• TASK GOAL
Without any of the pictures, set down the data below exactly.

[Dataset entries]
────

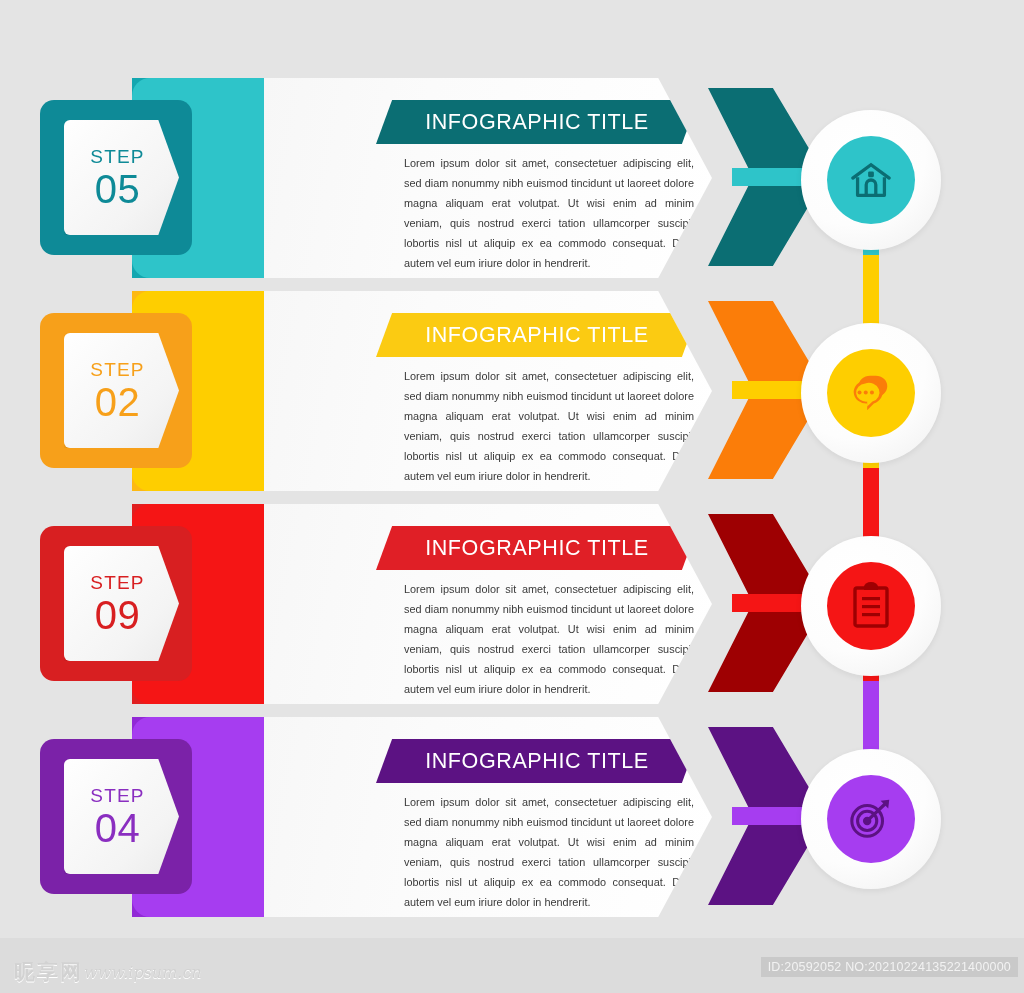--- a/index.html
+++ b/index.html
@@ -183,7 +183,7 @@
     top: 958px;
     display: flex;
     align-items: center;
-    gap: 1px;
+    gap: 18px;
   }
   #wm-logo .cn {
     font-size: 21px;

────

• EXERCISE SOLUTION
--- a/index.html
+++ b/index.html
@@ -183,7 +183,7 @@
     top: 958px;
     display: flex;
     align-items: center;
-    gap: 1px;
+    gap: 18px;
   }
   #wm-logo .cn {
     font-size: 21px;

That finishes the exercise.